Collected data:
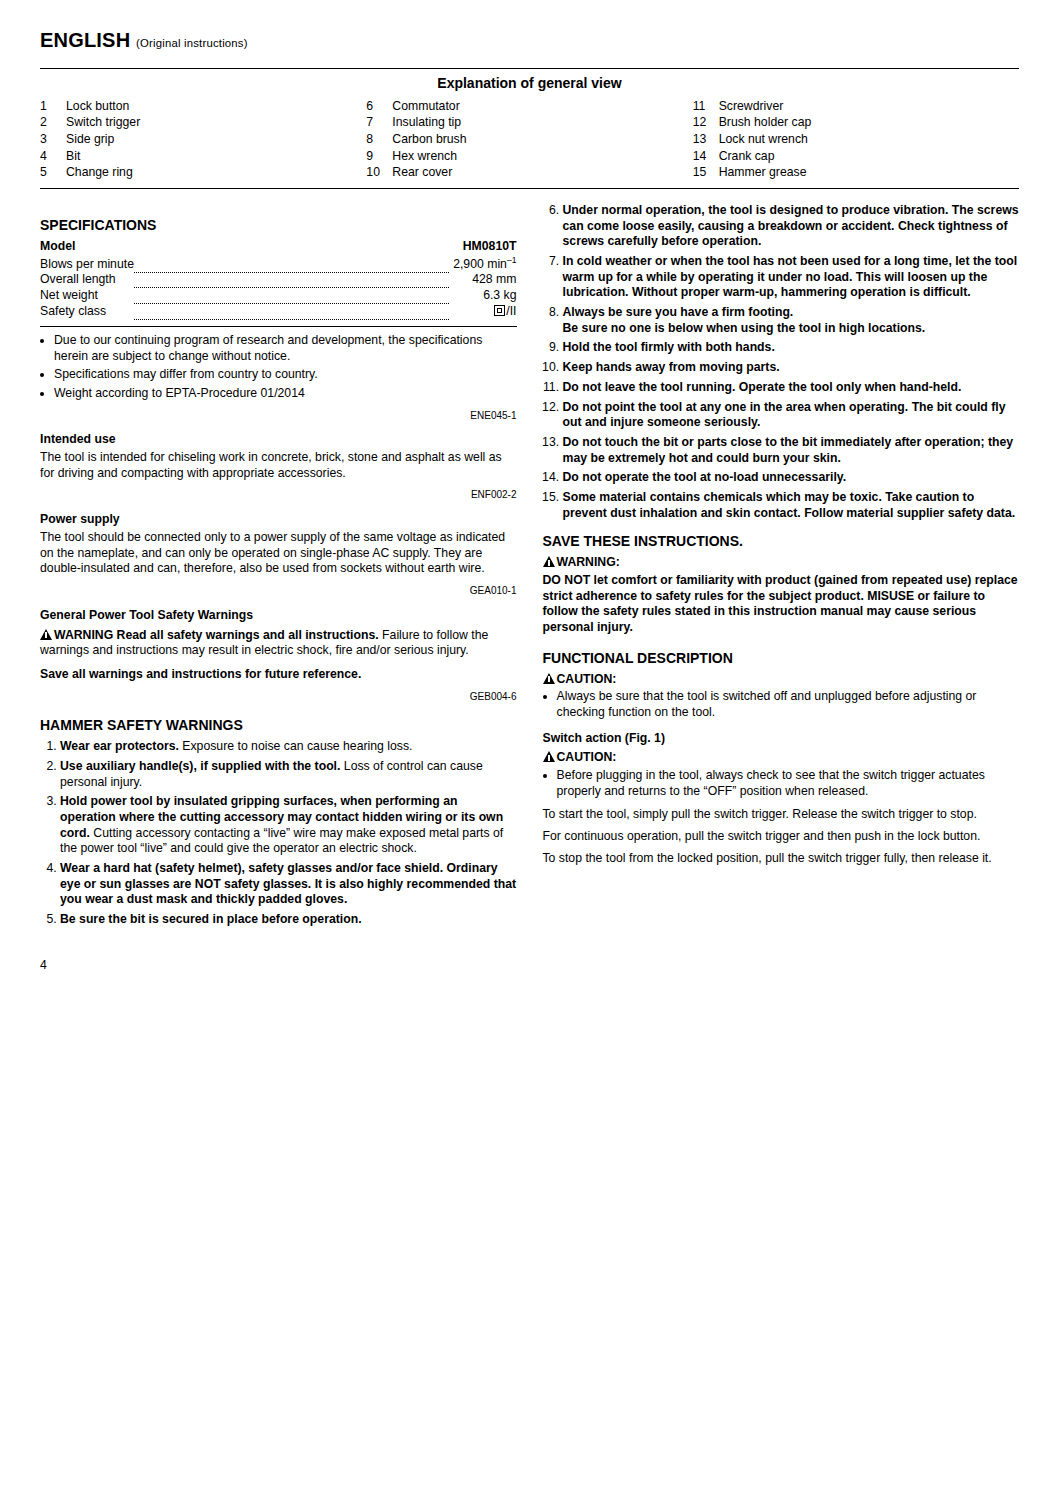ENGLISH (Original instructions)
Explanation of general view
| 1 | Lock button |
| 2 | Switch trigger |
| 3 | Side grip |
| 4 | Bit |
| 5 | Change ring |
| 6 | Commutator |
| 7 | Insulating tip |
| 8 | Carbon brush |
| 9 | Hex wrench |
| 10 | Rear cover |
| 11 | Screwdriver |
| 12 | Brush holder cap |
| 13 | Lock nut wrench |
| 14 | Crank cap |
| 15 | Hammer grease |
SPECIFICATIONS
| Model | | HM0810T |
| Blows per minute | | 2,900 min –1 |
| Overall length | | 428 mm |
| Net weight | | 6.3 kg |
| Safety class | | /II |
Due to our continuing program of research and development, the specifications herein are subject to change without notice.
Specifications may differ from country to country.
Weight according to EPTA-Procedure 01/2014
ENE045-1
Intended use
The tool is intended for chiseling work in concrete, brick, stone and asphalt as well as for driving and compacting with appropriate accessories.
ENF002-2
Power supply
The tool should be connected only to a power supply of the same voltage as indicated on the nameplate, and can only be operated on single-phase AC supply. They are double-insulated and can, therefore, also be used from sockets without earth wire.
GEA010-1
General Power Tool Safety Warnings
WARNING Read all safety warnings and all instructions. Failure to follow the warnings and instructions may result in electric shock, fire and/or serious injury.
Save all warnings and instructions for future reference.
GEB004-6
HAMMER SAFETY WARNINGS
Wear ear protectors. Exposure to noise can cause hearing loss.
Use auxiliary handle(s), if supplied with the tool. Loss of control can cause personal injury.
Hold power tool by insulated gripping surfaces, when performing an operation where the cutting accessory may contact hidden wiring or its own cord. Cutting accessory contacting a “live” wire may make exposed metal parts of the power tool “live” and could give the operator an electric shock.
Wear a hard hat (safety helmet), safety glasses and/or face shield. Ordinary eye or sun glasses are NOT safety glasses. It is also highly recommended that you wear a dust mask and thickly padded gloves.
Be sure the bit is secured in place before operation.
Under normal operation, the tool is designed to produce vibration. The screws can come loose easily, causing a breakdown or accident. Check tightness of screws carefully before operation.
In cold weather or when the tool has not been used for a long time, let the tool warm up for a while by operating it under no load. This will loosen up the lubrication. Without proper warm-up, hammering operation is difficult.
Always be sure you have a firm footing.
Be sure no one is below when using the tool in high locations.
Hold the tool firmly with both hands.
Keep hands away from moving parts.
Do not leave the tool running. Operate the tool only when hand-held.
Do not point the tool at any one in the area when operating. The bit could fly out and injure someone seriously.
Do not touch the bit or parts close to the bit immediately after operation; they may be extremely hot and could burn your skin.
Do not operate the tool at no-load unnecessarily.
Some material contains chemicals which may be toxic. Take caution to prevent dust inhalation and skin contact. Follow material supplier safety data.
SAVE THESE INSTRUCTIONS.
WARNING:
DO NOT let comfort or familiarity with product (gained from repeated use) replace strict adherence to safety rules for the subject product. MISUSE or failure to follow the safety rules stated in this instruction manual may cause serious personal injury.
FUNCTIONAL DESCRIPTION
CAUTION:
Always be sure that the tool is switched off and unplugged before adjusting or checking function on the tool.
Switch action (Fig. 1)
CAUTION:
Before plugging in the tool, always check to see that the switch trigger actuates properly and returns to the “OFF” position when released.
To start the tool, simply pull the switch trigger. Release the switch trigger to stop.
For continuous operation, pull the switch trigger and then push in the lock button.
To stop the tool from the locked position, pull the switch trigger fully, then release it.
4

* _Activity_
The word "pull" occurs on some lines of the entries. Work out how many such lines there are and reply with the number alone.

* _Solution to this task_
3